* **Work to be completed**
Below is a listing. Set down exactly the lines from the one containing "wall art: present [91,248,162,301]" through the one containing "book stack: present", both ends included, and leave out the rest.

== Segment start ==

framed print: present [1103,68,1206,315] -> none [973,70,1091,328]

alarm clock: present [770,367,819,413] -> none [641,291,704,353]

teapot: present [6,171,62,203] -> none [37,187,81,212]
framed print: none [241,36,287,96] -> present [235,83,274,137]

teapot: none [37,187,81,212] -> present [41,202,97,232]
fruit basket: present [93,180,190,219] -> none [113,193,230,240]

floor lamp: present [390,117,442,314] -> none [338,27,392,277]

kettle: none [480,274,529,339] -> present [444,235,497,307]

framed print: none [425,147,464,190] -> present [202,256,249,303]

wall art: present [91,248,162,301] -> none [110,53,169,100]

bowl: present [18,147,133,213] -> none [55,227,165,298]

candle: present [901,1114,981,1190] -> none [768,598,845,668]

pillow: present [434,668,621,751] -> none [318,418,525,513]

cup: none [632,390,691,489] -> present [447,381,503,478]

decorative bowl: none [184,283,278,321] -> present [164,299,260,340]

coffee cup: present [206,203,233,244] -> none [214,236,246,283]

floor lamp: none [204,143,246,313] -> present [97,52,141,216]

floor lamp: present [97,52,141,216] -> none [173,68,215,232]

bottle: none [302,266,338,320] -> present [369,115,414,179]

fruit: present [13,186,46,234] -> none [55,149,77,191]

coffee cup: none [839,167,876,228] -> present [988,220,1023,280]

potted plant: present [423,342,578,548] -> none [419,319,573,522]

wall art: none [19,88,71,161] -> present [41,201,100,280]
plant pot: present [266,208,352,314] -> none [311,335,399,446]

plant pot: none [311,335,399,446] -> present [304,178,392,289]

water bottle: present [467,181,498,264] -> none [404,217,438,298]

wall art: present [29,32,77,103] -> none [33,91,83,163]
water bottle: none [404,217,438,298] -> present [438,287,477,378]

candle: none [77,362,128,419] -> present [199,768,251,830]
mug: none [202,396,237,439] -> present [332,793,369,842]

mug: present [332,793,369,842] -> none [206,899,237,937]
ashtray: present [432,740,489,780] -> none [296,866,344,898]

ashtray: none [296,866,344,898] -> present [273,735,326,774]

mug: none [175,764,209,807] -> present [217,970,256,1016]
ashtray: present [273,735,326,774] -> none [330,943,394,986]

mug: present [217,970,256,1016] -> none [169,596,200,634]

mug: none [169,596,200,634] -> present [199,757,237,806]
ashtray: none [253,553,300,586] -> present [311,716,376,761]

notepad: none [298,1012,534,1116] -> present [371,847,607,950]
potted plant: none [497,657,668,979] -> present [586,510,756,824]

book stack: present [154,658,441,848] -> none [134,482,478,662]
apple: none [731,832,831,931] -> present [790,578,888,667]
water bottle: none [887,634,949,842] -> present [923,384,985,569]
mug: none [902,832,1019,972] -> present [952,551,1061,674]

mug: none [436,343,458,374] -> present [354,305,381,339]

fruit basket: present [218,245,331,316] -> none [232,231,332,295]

== Segment end ==

* **Answer box**
wall art: present [91,248,162,301] -> none [110,53,169,100]

bowl: present [18,147,133,213] -> none [55,227,165,298]

candle: present [901,1114,981,1190] -> none [768,598,845,668]

pillow: present [434,668,621,751] -> none [318,418,525,513]

cup: none [632,390,691,489] -> present [447,381,503,478]

decorative bowl: none [184,283,278,321] -> present [164,299,260,340]

coffee cup: present [206,203,233,244] -> none [214,236,246,283]

floor lamp: none [204,143,246,313] -> present [97,52,141,216]

floor lamp: present [97,52,141,216] -> none [173,68,215,232]

bottle: none [302,266,338,320] -> present [369,115,414,179]

fruit: present [13,186,46,234] -> none [55,149,77,191]

coffee cup: none [839,167,876,228] -> present [988,220,1023,280]

potted plant: present [423,342,578,548] -> none [419,319,573,522]

wall art: none [19,88,71,161] -> present [41,201,100,280]
plant pot: present [266,208,352,314] -> none [311,335,399,446]

plant pot: none [311,335,399,446] -> present [304,178,392,289]

water bottle: present [467,181,498,264] -> none [404,217,438,298]

wall art: present [29,32,77,103] -> none [33,91,83,163]
water bottle: none [404,217,438,298] -> present [438,287,477,378]

candle: none [77,362,128,419] -> present [199,768,251,830]
mug: none [202,396,237,439] -> present [332,793,369,842]

mug: present [332,793,369,842] -> none [206,899,237,937]
ashtray: present [432,740,489,780] -> none [296,866,344,898]

ashtray: none [296,866,344,898] -> present [273,735,326,774]

mug: none [175,764,209,807] -> present [217,970,256,1016]
ashtray: present [273,735,326,774] -> none [330,943,394,986]

mug: present [217,970,256,1016] -> none [169,596,200,634]

mug: none [169,596,200,634] -> present [199,757,237,806]
ashtray: none [253,553,300,586] -> present [311,716,376,761]

notepad: none [298,1012,534,1116] -> present [371,847,607,950]
potted plant: none [497,657,668,979] -> present [586,510,756,824]

book stack: present [154,658,441,848] -> none [134,482,478,662]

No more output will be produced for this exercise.